### ТЕКСТ ДЛЯ АНАЛИЗА
⟨
Страница 103 из 123
Между тем Вестерман выехал из Парижа с этой бумагой, предназначенной усыпить упреки совести Фридриха-Вильгельма III. Дюмурье велел отнести бумагу в прусскую главную квартиру своему ближайшему поверенному, полковнику Тувено. Тувено заверил герцога Брауншвейгского: «Дюмурье решился спасти короля и регулировать революцию; генерал объявит, что он за восстановление монархии, когда наступит время и когда он достигнет того, чтобы армия ему повиновалась, а Париж трепетал перед ним. Но для этого Дюмурье нужна громадная популярность. Такую популярность могут дать ему только добровольное очищение французской территории королем Прусским или решительная победа над вашей армией. Он готов и к битве, и к переговорам. Выбирайте».
Герцог Брауншвейгский передал королю слова Тувено и заклинал короля уступить как своему великодушному состраданию к Людовику XVI, так и интересам своей собственной монархии: не проникать далее в страну, где страсти воспламенены до предела, и не рисковать битвой, самый счастливый результат которой будет пролитием прусской крови за дело, которому изменила Европа. Король покраснел и уступил. Приказание готовиться к бою, отданное им накануне, заменили приказанием готовиться к отъезду. Дюмурье предоставил своим помощникам медленно следовать за прусской армией и возвратился в Париж.
Вечером, в самый день прибытия, он бросился в объятия Дантона, несмотря на кровь 2 сентября. Эти два человека считали друг друга один — головою, другой — десницей отечества. Среди ужасов ими переживаемых, они понимали, что необходимы друг другу.
Казалось, целый век миновал между днем, когда Дюмурье покинул Париж, и днем, когда он туда возвратился. Он оставил монархию, а нашел республику. После нескольких дней междувластия, в течение которых Парижская коммуна и Законодательное собрание взаимно оспаривали власть, попавшую в руки убийц и поднятую в крови одним Дантоном, Национальный конвент наконец собрался и готовился действовать. Избранный под впечатлением 10 августа и ужаса сентябрьских дней, он состоял из людей, которые питали отвращение к монархии и не верили в Конституцию 91-го года.
⟩
### ЗАДАНИЕ 1
Перепечатайте без изменений строки записей: от самой первой до строки, содержащей «expansion, structural integrity, and», включительно.

### ИСХОДНЫЕ ДАННЫЕ
⟨
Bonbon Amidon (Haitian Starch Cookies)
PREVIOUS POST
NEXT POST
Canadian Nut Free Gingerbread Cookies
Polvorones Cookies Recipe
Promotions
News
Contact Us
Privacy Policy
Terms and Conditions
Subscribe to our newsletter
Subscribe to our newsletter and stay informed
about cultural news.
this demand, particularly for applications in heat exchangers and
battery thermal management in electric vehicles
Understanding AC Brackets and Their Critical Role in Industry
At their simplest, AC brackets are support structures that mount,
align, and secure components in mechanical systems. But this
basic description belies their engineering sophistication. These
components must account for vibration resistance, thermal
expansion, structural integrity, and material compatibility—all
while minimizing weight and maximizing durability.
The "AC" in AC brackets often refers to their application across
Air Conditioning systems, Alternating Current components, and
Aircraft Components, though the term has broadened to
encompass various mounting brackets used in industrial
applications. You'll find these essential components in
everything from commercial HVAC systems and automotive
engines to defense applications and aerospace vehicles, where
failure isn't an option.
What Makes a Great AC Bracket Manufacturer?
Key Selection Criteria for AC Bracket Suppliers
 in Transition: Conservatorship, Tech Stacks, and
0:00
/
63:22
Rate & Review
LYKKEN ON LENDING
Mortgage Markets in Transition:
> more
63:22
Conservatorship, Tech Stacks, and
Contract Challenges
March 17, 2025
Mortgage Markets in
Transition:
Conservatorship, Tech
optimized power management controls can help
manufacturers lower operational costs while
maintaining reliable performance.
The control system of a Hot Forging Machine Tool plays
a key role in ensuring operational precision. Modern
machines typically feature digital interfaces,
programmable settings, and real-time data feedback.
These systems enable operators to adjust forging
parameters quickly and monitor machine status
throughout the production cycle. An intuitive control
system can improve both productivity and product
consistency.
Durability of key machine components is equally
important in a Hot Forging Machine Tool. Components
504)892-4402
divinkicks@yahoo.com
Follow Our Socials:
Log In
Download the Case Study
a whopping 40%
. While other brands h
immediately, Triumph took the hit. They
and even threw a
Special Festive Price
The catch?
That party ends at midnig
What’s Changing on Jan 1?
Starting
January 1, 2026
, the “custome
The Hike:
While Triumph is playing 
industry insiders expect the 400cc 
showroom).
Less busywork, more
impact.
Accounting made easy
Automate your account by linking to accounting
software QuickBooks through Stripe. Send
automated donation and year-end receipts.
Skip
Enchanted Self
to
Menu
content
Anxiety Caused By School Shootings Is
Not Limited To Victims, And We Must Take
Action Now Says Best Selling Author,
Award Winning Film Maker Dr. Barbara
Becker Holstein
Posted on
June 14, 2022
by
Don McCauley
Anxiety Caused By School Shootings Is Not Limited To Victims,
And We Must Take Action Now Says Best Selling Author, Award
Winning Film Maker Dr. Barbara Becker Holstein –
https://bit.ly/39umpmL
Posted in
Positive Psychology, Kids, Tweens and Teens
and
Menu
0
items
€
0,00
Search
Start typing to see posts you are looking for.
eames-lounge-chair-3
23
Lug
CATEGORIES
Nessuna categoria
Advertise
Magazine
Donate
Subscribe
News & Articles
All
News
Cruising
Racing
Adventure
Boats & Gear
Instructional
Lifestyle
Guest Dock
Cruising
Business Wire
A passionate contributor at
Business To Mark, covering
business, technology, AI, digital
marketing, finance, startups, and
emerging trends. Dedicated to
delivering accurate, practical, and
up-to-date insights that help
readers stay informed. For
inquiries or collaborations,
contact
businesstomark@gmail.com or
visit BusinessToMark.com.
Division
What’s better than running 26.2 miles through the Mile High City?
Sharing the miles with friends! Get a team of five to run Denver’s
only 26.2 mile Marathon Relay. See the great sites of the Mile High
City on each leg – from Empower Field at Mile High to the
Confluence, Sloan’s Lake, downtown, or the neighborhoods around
⟩
### ЗАДАНИЕ 2
Допишите продолжение текста о возвращении Дюмурье в Париж, начиная сразу после его последнего предложения.

### ОТВЕТ 1
Bonbon Amidon (Haitian Starch Cookies)
PREVIOUS POST
NEXT POST
Canadian Nut Free Gingerbread Cookies
Polvorones Cookies Recipe
Promotions
News
Contact Us
Privacy Policy
Terms and Conditions
Subscribe to our newsletter
Subscribe to our newsletter and stay informed
about cultural news.
this demand, particularly for applications in heat exchangers and
battery thermal management in electric vehicles
Understanding AC Brackets and Their Critical Role in Industry
At their simplest, AC brackets are support structures that mount,
align, and secure components in mechanical systems. But this
basic description belies their engineering sophistication. These
components must account for vibration resistance, thermal
expansion, structural integrity, and material compatibility—all

### ОТВЕТ 2
Все имена, какие Франция слышала с начала революции, — в своих советах, в клубах, во время мятежей — все они очутились в списке членов Конвента. Франция их избрала не за умеренность, а за пыл; не за мудрость, а за смелость; не по причине зрелого возраста, а именно за их юность. Это было отчаянное собрание. Франция сознательно подавала голос за сильную диктатуру. Только вместо того, чтобы вручить эту диктатуру одному человеку, который мог обмануться, ослабеть или изменить, она давала ее семистам пятидесяти представителям, которые отвечали за свою верность своим соперничеством и, наблюдая друг за другом, не могли ни остановиться, ни отступить, не вызвав подозрений народа.
XXIX
Двадцать первого сентября в полдень двери зала Манежа отворились и в них торжественно вошли все эти люди, самым знаменитым из которых предстояло выйти оттуда на эшафот.
Члены Законодательного собрания сопровождали Конвент, чтобы торжественно сложить с себя власть. Последний президент распущенного Собрания — Франсуа де Нёфшато сказал: «Представители нации, Законодательное собрание прекратило свое существование, оно отдает правление в ваши руки; оно подает французам пример уважения к большинству народа; свобода, законы, мир — эти три слова начертаны были греками на дверях Дельфийского храма. Вам предстоит их начертать на земле Франции».
Петион был единодушно избран президентом. Жирондисты приветствовали такое назначение улыбкой. Кондорсе, Бриссо, Рабо Сент-Этьен, Верньо, Ласурс, все жирондисты, за исключением Камю, заняли места секретарей. Манюэль поднялся на трибуну: «Возложенная на вас миссия требует мудрости и могущества поистине сверхъестественных. Когда Кинеас вошел в римский сенат, то подумал, что видит там собрание кесарей. Подобное сравнение стало бы для вас оскорблением. Здесь нужно видеть собрание философов, занятых подготовкой счастия для всего мира. Я требую, чтобы президент Франции размешался во дворце, чтобы атрибуты закона и силы всегда оставались подле него и чтобы каждый раз, когда он откроет заседание, все граждане вставали с мест».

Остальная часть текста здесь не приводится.